* Exercise
Copy out the lines of the listing below, unchanged, from the one containing "pose: elev=258.4 azim=143.3" through the last line of the listing, both included.

◆ ◆ ◆ ◆

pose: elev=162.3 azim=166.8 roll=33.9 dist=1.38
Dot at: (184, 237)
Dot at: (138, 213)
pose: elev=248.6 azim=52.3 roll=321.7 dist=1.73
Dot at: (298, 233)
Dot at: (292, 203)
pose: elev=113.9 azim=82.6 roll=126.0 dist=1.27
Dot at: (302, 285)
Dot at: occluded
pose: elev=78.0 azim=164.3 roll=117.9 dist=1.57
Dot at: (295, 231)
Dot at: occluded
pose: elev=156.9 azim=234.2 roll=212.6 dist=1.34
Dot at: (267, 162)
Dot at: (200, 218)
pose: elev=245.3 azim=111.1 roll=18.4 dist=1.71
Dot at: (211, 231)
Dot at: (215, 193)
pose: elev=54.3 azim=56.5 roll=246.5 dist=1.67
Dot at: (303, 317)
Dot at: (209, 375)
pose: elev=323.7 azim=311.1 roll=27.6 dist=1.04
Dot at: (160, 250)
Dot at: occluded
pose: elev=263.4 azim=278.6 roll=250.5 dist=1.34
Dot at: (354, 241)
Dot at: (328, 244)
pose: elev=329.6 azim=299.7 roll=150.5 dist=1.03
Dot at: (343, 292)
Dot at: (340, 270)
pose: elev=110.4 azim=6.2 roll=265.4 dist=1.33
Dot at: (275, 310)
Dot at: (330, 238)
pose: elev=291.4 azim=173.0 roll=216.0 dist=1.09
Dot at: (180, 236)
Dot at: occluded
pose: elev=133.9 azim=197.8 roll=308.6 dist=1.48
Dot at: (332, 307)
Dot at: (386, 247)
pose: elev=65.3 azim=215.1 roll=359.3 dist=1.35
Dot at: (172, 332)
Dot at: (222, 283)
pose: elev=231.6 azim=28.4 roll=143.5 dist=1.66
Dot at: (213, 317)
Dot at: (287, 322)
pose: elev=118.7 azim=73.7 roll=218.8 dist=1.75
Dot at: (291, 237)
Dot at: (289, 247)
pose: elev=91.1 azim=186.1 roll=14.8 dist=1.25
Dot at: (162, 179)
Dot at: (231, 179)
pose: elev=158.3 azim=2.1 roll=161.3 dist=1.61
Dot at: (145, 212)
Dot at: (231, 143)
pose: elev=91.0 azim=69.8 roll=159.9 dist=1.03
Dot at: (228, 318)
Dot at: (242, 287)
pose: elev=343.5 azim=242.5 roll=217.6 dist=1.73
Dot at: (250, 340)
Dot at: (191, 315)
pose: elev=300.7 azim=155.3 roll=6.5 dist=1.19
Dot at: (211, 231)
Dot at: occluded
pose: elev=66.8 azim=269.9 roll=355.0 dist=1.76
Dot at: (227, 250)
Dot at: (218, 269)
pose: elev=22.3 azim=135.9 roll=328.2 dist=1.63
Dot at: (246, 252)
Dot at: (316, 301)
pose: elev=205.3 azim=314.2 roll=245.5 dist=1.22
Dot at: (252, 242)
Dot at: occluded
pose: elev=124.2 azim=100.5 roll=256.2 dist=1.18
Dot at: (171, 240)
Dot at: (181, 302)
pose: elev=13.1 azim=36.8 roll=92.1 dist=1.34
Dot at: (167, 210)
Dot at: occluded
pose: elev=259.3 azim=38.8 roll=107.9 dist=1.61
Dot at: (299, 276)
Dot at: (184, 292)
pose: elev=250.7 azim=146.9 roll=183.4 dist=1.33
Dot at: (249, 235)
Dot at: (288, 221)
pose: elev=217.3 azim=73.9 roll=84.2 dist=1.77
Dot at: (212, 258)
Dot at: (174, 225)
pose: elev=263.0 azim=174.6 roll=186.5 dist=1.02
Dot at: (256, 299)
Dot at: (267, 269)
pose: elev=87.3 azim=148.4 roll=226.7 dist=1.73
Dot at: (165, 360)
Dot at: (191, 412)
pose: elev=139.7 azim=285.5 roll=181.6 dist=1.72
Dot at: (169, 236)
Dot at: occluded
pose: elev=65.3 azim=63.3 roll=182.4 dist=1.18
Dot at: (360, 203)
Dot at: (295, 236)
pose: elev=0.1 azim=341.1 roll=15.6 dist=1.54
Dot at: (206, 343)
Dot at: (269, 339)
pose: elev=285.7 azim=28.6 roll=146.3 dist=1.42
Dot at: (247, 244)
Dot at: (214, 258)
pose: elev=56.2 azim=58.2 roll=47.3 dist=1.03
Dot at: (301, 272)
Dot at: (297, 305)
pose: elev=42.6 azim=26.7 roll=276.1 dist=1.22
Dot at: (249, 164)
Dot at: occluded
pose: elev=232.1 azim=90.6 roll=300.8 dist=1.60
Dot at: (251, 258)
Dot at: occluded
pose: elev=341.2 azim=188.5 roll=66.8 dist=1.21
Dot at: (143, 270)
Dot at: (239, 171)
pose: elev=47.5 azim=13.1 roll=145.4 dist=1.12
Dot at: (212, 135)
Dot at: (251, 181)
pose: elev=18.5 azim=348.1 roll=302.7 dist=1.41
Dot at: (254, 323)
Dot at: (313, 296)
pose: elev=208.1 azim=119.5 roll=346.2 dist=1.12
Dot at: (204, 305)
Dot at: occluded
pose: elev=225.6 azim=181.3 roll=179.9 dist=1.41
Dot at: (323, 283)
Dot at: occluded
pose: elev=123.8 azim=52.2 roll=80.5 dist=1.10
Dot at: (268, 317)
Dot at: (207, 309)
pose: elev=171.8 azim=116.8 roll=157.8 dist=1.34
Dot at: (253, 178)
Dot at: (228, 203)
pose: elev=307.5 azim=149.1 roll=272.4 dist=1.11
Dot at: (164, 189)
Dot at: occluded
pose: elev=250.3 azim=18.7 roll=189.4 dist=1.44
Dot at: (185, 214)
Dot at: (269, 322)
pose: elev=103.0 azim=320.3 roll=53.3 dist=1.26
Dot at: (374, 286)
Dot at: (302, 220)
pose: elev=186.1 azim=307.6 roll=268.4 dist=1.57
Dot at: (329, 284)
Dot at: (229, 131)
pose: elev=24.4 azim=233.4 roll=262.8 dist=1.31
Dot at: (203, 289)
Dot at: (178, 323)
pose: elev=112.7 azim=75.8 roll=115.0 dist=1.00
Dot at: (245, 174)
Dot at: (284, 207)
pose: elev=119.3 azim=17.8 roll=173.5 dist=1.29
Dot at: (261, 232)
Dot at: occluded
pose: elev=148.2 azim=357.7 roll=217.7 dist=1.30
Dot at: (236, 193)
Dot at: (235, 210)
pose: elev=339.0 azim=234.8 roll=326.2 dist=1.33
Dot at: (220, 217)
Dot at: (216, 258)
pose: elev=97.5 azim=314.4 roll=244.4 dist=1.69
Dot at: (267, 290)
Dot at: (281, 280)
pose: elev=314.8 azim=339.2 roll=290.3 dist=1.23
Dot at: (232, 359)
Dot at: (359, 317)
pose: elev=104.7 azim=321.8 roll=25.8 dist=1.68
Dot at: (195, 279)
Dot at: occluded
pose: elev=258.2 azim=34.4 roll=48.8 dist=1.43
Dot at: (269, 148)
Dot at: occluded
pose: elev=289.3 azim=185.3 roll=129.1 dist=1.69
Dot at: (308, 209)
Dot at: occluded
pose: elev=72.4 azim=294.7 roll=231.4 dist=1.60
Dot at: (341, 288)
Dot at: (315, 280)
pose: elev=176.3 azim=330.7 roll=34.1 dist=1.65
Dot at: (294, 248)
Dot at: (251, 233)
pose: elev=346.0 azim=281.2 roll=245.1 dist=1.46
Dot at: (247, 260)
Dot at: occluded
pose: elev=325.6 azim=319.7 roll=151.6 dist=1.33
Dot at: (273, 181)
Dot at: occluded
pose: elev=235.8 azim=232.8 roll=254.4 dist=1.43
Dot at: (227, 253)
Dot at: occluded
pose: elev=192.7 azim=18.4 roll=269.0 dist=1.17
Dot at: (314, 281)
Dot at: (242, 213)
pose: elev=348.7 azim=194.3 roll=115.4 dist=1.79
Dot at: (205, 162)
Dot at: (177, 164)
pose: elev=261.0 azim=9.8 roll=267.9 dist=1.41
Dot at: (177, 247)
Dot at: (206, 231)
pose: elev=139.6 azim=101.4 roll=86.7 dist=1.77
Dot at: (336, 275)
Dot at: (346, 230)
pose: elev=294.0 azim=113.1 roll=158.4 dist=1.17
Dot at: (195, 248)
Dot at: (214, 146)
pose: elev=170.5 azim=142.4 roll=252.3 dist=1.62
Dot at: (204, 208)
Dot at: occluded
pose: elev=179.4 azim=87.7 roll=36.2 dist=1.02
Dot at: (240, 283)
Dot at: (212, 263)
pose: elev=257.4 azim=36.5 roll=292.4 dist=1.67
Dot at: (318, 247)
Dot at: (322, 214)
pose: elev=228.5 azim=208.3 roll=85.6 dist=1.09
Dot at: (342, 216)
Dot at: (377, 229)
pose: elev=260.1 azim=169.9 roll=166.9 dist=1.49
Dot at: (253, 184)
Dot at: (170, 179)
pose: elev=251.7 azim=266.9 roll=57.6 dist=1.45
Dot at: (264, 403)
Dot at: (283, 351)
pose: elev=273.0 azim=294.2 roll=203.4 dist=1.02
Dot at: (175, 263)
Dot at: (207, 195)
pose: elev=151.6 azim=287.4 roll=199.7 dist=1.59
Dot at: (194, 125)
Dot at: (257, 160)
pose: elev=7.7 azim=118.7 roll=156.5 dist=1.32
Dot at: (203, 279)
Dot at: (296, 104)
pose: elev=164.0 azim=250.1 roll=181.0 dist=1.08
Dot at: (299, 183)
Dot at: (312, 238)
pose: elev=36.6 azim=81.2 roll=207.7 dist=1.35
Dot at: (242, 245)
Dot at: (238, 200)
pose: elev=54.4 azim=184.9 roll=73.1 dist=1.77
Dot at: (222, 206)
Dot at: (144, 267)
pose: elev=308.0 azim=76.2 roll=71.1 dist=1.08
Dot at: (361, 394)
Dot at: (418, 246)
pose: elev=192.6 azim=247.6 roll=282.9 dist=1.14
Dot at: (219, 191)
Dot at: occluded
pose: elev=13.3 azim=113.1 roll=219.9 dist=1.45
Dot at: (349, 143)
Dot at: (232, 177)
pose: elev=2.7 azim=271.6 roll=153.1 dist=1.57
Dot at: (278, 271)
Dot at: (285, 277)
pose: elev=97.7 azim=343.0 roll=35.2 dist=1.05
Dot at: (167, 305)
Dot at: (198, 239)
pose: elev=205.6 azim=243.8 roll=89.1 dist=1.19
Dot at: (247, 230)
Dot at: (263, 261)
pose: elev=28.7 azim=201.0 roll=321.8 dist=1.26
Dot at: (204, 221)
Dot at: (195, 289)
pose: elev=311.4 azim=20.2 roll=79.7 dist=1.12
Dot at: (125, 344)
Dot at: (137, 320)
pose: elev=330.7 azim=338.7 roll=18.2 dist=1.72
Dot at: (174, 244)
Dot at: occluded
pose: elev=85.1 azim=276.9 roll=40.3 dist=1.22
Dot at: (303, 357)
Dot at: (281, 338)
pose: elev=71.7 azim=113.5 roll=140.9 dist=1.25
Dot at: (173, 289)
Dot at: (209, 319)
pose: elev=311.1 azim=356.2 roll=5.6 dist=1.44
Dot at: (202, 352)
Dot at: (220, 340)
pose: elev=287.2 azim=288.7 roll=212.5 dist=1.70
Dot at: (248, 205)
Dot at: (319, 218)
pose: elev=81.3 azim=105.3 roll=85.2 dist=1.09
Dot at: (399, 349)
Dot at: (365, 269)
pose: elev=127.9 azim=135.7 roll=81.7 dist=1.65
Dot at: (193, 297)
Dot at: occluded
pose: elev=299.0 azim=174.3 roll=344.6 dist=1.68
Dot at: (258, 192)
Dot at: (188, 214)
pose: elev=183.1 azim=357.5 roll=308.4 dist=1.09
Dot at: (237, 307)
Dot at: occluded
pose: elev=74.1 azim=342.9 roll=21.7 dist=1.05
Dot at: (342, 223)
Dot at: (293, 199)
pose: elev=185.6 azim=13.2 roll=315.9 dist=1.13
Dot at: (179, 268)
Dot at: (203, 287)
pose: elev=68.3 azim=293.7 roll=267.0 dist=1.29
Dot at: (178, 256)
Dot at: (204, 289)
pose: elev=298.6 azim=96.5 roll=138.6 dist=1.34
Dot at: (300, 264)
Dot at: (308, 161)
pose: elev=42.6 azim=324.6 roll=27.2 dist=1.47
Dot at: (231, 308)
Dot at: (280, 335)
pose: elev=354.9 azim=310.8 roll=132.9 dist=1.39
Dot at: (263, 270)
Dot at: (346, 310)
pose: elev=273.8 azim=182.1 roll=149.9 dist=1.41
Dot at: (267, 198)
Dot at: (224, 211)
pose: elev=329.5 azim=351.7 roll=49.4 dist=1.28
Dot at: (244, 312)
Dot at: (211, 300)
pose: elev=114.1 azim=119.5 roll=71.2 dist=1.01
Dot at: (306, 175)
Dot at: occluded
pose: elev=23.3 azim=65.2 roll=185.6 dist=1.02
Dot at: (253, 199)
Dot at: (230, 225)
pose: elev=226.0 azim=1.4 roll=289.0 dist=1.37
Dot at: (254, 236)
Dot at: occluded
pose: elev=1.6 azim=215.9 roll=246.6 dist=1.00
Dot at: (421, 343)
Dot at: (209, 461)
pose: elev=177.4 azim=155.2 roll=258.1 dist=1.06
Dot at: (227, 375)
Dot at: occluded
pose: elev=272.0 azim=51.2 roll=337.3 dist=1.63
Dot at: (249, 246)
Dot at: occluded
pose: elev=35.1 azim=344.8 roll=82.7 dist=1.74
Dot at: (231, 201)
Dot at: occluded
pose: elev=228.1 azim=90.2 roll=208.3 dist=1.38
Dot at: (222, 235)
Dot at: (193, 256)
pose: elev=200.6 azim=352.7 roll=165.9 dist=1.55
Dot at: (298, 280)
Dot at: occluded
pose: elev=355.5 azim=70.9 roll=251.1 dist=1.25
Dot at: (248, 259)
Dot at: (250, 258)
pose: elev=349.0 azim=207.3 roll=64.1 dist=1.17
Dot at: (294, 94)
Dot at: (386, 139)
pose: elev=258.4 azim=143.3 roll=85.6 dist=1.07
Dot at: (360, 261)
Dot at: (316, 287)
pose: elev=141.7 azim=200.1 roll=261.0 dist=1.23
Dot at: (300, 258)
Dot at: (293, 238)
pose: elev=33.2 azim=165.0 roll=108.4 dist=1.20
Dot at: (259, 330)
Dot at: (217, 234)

◆ ◆ ◆ ◆

* Problem solution
pose: elev=258.4 azim=143.3 roll=85.6 dist=1.07
Dot at: (360, 261)
Dot at: (316, 287)
pose: elev=141.7 azim=200.1 roll=261.0 dist=1.23
Dot at: (300, 258)
Dot at: (293, 238)
pose: elev=33.2 azim=165.0 roll=108.4 dist=1.20
Dot at: (259, 330)
Dot at: (217, 234)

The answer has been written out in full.